[[ PASSAGE open ]]

Zahra Ershadi, Iran’s deputy permanent representative to the United Nations. (File Photo)

Iran’s deputy permanent representative to the United Nations says the Non-Aligned Movement (NAM) is concerned about the distortion of religions by terrorist groups to justify their heinous crimes.

Zahra Ershadi made the remarks during a meeting of the UN General Assembly’s Sixth Committee to discuss measures to eliminate international terrorism.

She said the Non-Aligned Movement is concerned about the arbitrary interpretation and misrepresentation of religions by terrorist groups to justify their actions.

She said NAM condemns and rejects terrorism in all its forms and manifestations, including state terrorism, and reiterates its support for relevant UN resolutions regarding the legitimacy of the struggles of people under foreign domination and occupation for freedom and exercising their right to self-determination.

Speaking at the Sixth Committee’s Monday meeting, Ershadi said all states must combat terrorism, including by prosecuting or extraditing the perpetrators of terrorist acts. 

She noted, however, that terrorism should not be equated with the legitimate struggle of peoples under colonial or alien domination and foreign occupation. 

The brutalization of peoples remaining under foreign occupation should continue to be denounced as the gravest form of terrorism, she stressed.

[[ PASSAGE closed ]]
[[ EXTRACTED RECORDS open ]]

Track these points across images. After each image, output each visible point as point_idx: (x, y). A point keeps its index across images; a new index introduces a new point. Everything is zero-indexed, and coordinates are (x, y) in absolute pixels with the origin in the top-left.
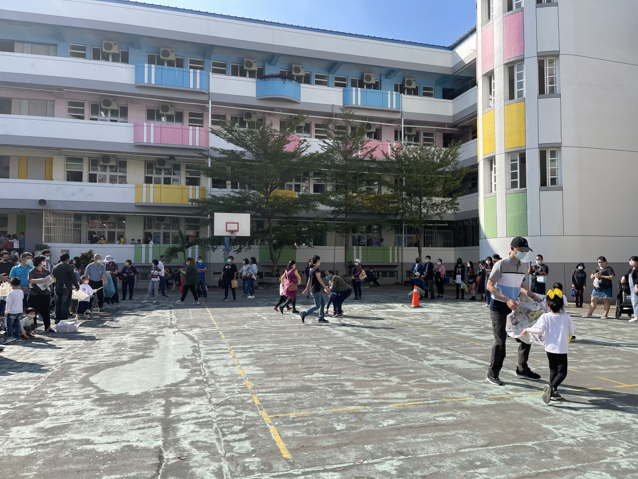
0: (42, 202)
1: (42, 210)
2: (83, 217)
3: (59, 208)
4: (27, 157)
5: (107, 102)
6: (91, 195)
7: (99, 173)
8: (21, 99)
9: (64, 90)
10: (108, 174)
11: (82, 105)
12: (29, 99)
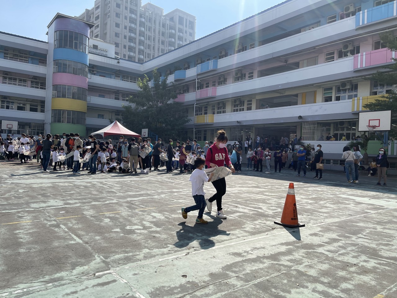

[[ EXTRACTED RECORDS closed ]]

→ **PROBLEMS TO WORK ON**:
1. Rewrite the UN terrorism report starting at "She noted, however, that" and ending at "terrorism, she stressed.", swapping "foreign occupation" for "outside rule".
2. Write the next few paragraphs of the report on Iran's remarks about terrorism at the UN, picking up after its last sentence.

→ **SET OF ANSWERS**:
1.
She noted, however, that terrorism should not be equated with the legitimate struggle of peoples under colonial or alien domination and outside rule. 

The brutalization of peoples remaining under outside rule should continue to be denounced as the gravest form of terrorism, she stressed.

2.
She also said Iran rejects the use or threat of use of force by any state against any Non-Aligned Movement member country under the pretext of combating terrorism. 

Terrorism is being perpetrated not just by terrorist groups, but by certain states against civilians, scientists and government officials, Ershadi said.

She recalled several assassinations and attacks, including the assassination of General Qasem Soleimani, “the hero of combating [Daesh] in the Middle East”, in Baghdad International Airport by the former United States administration, the assassination of Mohsen Fakhrizaeh, an Iranian nuclear scientist and deputy foreign minister, and the terrorist attack by Israel on Iran’s nuclear facility in Natanz. 

Those attacks and others, including cyberattacks on critical infrastructure in Iran, were reprehensible practices of terrorism, she said.

Also hypocritical, she continued, is the labeling of people exercising their right to self-determination as terrorists and those who support the oppressed peoples as sponsors of terrorism.  

“It is the woeful tale of the Middle East,” she said, underscoring the destructive role of foreign military forces in the region and the protracted occupation of the Palestinian territory.

According to the top Iranian envoy, unilateral coercive measures were not only tantamount to terrorism, but also constituted crimes against humanity, impairing appropriate resources required to combat terrorism and for effective cooperation among member states.